Thanks to many who commented, we’ve made some changes to the BloggerCon model. The highlights, as you may have noted, are that 1) we’ll give away at least 25 spots randomly on September 1 to those who have signed up to be on the list of possible “scholarship” recipients and 2) we’re making the BoF sessions on October 5 free of charge to all bloggers. We are well on our way toward filling the other seats available at the original price-points (many thanks to those who continue to sign up and to support the event), which we hope will enable us to break even on out-of-pocket costs and provide a terrific experience to those who come. Potential sponsorship, whether to support individual bloggers or to host an event during the conference, will enable the possibility of further changes to the model. We’ll keep listening and working hard to make the conference as accessible and as great as we can.

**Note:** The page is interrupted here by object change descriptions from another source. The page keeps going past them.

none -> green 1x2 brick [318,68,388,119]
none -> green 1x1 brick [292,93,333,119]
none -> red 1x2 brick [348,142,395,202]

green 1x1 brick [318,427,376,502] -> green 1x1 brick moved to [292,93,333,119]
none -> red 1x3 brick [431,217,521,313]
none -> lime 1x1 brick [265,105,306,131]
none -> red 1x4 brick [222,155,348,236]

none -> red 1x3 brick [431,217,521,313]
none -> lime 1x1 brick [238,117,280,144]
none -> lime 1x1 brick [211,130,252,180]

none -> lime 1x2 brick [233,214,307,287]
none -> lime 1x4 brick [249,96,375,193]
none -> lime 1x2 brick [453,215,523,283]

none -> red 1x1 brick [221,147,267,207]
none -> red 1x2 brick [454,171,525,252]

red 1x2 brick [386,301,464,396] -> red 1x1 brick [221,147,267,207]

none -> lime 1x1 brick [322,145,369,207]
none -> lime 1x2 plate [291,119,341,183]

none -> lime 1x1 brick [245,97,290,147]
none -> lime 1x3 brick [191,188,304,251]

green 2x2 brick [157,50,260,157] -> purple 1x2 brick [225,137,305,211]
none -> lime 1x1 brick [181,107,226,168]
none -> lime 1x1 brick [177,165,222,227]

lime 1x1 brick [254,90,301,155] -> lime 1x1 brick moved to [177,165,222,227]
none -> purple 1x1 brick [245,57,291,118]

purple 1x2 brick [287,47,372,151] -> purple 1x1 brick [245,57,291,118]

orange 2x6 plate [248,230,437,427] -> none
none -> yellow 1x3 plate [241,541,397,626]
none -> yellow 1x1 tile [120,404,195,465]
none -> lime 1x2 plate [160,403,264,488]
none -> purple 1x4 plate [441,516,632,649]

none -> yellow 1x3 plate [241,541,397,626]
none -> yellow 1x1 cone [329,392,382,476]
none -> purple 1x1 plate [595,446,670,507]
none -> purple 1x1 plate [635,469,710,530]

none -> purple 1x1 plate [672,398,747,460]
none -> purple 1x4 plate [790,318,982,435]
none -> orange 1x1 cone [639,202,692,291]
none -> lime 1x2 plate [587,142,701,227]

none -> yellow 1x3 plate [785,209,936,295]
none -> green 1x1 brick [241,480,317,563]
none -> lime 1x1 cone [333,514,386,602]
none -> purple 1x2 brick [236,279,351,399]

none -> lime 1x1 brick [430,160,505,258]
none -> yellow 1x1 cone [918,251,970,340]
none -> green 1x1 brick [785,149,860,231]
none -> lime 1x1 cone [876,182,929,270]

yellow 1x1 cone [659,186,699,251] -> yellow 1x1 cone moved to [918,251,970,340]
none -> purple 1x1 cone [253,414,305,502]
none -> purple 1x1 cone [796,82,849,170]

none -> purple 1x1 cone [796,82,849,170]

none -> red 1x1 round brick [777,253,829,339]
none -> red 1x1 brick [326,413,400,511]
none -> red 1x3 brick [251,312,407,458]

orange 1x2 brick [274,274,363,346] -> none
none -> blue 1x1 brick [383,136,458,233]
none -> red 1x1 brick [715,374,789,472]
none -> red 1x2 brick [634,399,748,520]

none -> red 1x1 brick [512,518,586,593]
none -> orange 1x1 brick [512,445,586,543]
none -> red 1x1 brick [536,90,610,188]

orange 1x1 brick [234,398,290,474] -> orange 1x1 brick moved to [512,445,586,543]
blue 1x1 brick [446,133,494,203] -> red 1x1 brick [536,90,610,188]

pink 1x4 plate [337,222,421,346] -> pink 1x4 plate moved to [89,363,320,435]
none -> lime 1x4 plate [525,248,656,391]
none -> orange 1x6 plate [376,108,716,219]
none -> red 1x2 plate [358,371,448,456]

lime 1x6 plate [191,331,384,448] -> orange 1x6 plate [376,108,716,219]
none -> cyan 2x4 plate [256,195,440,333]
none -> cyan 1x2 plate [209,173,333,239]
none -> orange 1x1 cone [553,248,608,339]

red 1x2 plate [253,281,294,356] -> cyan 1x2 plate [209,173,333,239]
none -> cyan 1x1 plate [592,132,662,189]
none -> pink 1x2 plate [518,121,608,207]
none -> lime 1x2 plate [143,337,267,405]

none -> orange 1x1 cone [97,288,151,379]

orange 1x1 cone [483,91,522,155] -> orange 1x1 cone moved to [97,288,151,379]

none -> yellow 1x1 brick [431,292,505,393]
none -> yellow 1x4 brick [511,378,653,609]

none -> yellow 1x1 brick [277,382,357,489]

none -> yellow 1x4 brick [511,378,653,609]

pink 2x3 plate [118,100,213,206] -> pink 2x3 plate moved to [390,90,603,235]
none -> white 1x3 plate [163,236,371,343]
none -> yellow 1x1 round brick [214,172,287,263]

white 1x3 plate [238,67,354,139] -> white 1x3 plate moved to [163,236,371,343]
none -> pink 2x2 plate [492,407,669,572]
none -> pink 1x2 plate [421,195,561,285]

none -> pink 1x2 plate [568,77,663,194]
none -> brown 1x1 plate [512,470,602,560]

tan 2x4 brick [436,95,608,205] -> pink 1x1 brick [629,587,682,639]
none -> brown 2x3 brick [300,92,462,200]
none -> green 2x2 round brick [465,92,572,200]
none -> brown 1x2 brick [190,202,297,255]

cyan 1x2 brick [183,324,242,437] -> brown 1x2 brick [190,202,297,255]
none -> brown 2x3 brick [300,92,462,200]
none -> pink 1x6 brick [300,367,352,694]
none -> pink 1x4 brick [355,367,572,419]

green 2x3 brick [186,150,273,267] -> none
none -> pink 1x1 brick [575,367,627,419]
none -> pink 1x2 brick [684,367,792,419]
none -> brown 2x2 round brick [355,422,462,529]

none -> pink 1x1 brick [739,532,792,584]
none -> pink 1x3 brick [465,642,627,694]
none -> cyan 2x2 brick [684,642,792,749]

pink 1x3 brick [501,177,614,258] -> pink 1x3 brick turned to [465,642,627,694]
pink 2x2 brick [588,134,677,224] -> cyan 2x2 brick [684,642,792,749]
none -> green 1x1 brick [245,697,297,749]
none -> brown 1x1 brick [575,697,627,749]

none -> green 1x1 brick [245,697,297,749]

As to the substance of BloggerCon, which has also been raised in several places, including on GrepLaw: this conference is by no means intended to be a cheerleading session for weblogs. We look forward to hearing from those who have interesting stories about what they’ve done with weblogs, to be sure. But we are academics, first and foremost, and are naturally skeptics. Consider the H2O discussion on this topic. Such skepticism — are blogs really any different? are they just a supernova, to burn out, or into the next wave of technology? — was certainly the theme of the session on weblogs at our Institute of Politics studygroup on weblogs. It’s our job at the Berkman Center to ask the tough questions about trends in Internet and society. We think it’s important for the dialogue to be open to a variety of viewpoints, along a variety of axes — political bias among those axes. And, yes, we do engage in a limited amount of advocacy on certain topics core to our mission.
My hypothesis: there’s definitely something interesting happening in the blogs space, which is why I’m proud of what we’re doing to build out into it and trying to see what we can learn. If my hypothesis proves to be wrong and blogs are a bust, I’ll admit it. Meanwhile, I’ll keep exploring.